がらがら橋日記 ちょこっと就労②

 

 川沿いのまっすぐな道路はいつしか滑走路となり、力任せに漕ぎに漕いだ。もっとスピードさえ出れば、前を行く怪鳥と巨人の後を追って飛べるはずだ。道がカーブにさしかかり減速をすると、怪鳥と巨人の正体もだんだんと見えてきた。川面を覆った霧の上から工場の屋根と煙突がほどよく霞んで、広げた翼とそれにまたがった人の背中に見えたのだった。

 新聞配達の報酬は月に八千円前後だったが、夢のような金額だった。ぼくは、それでLPレコードを買い、文庫本を買った。誰にも気兼ねすることなく千円札を何枚も使えるなんて、まるで魔力だった。
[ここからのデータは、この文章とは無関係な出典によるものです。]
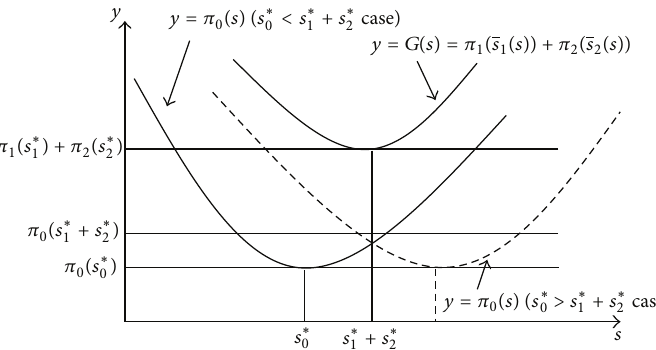
Figure 2: A graphical illustration of (19).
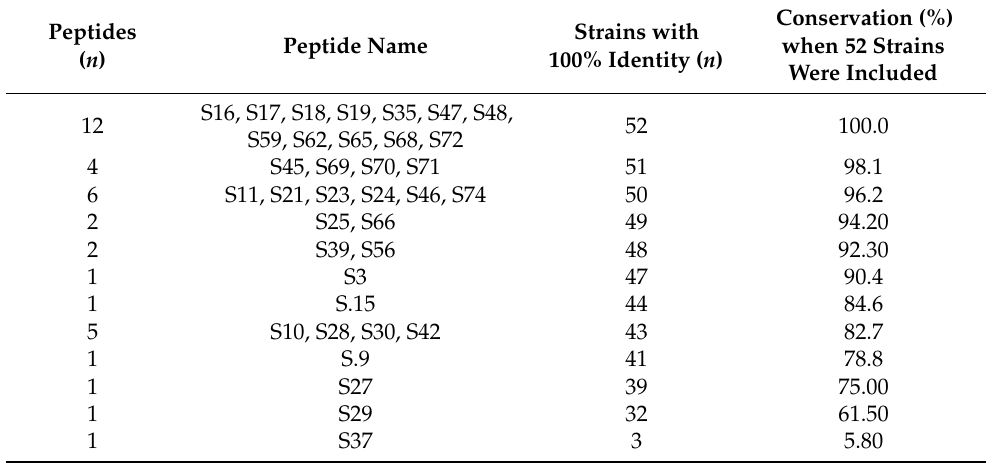
Table 1. Conservation analysis of SARS-CoV-2 S protein peptides recognized by vaccinated and COVID-19 convalescent sera.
だからひょっとしたら空だって飛べるのじゃないかと思ったのだ。そんなことがあるはずないのはよく分かっていたが、学校の行き帰りと新聞配達に通る道、どこかで異界につながっているような気もするその道が世界のすべてだったから、小さな分だけ想像はどこへでも飛んでいった。ちょこっと就労に誘われたとき、すぐにやってみようと思ったのは、小さいけれど新しい世界にまた出合える、という気がしたからなのかもしれない。

 仕事は便利屋みたいなものだ。依頼者があって、こちらと条件が合えば出向く。例として挙げられたのは、掃除、洗濯、料理など家事全般をはじめ、病院への付き添いや話し相手など極めて多岐にわたっていた。要は困ったときのお手伝いだ。対価としていくばくかお金を受け取るので、ビジネスとも言えるが、仕事の軽重、難易など関係なしの定額だから、有償ボランティアと言った方がいいのかもしれない。団体が仲介をするので、都合が付かないとか、やりたくない場合は断ればよいということだった。
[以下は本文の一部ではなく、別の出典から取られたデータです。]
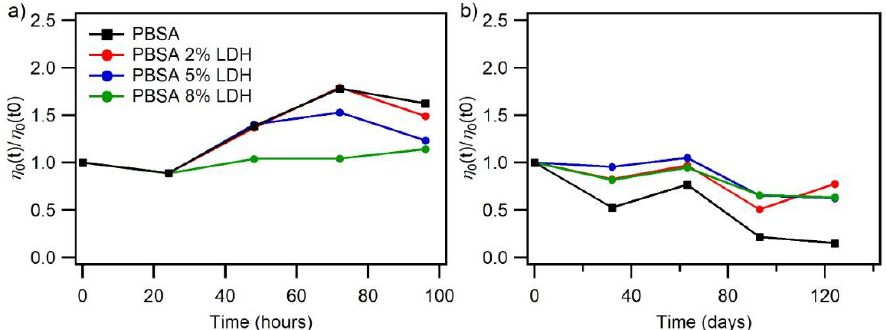
Figure 7. Differences in zero shear viscosity of PBSA and PBSA-LDH films as a function of exposure time in ( a ) the accelerated photoaging chamber (SEPAP 12–24) and ( b ) natural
「おれなんかなあ、自分でやれや、って思ったやつは断わーで。」

と、斡旋してくれた先輩が言うので、なんだ、そぎゃんことでいいかや、と気が楽になった。低額をいいことに自分の楽のために家事を外注する向きも当然あるだろう。まあそれはそれで興味があるので、自分でやれや、と腹立たしくなるような仕事もしてみたいと思った。

 初仕事は、実家のご近所だった。独居老人宅で処分のための家具運び出し。これは実家で去年散々やったことである。山となったタオル、紐、紙袋など苦労してかたづけた話をしたら、依頼者の婦人が「わかるー」と手を叩いて笑ってくれた。これまで顔見知り程度だった婦人と一気に距離が縮まった。帰り際、作業代に加えて缶ビールをおまけしてくれた。この仕事、なかなかおもしろい、と思った。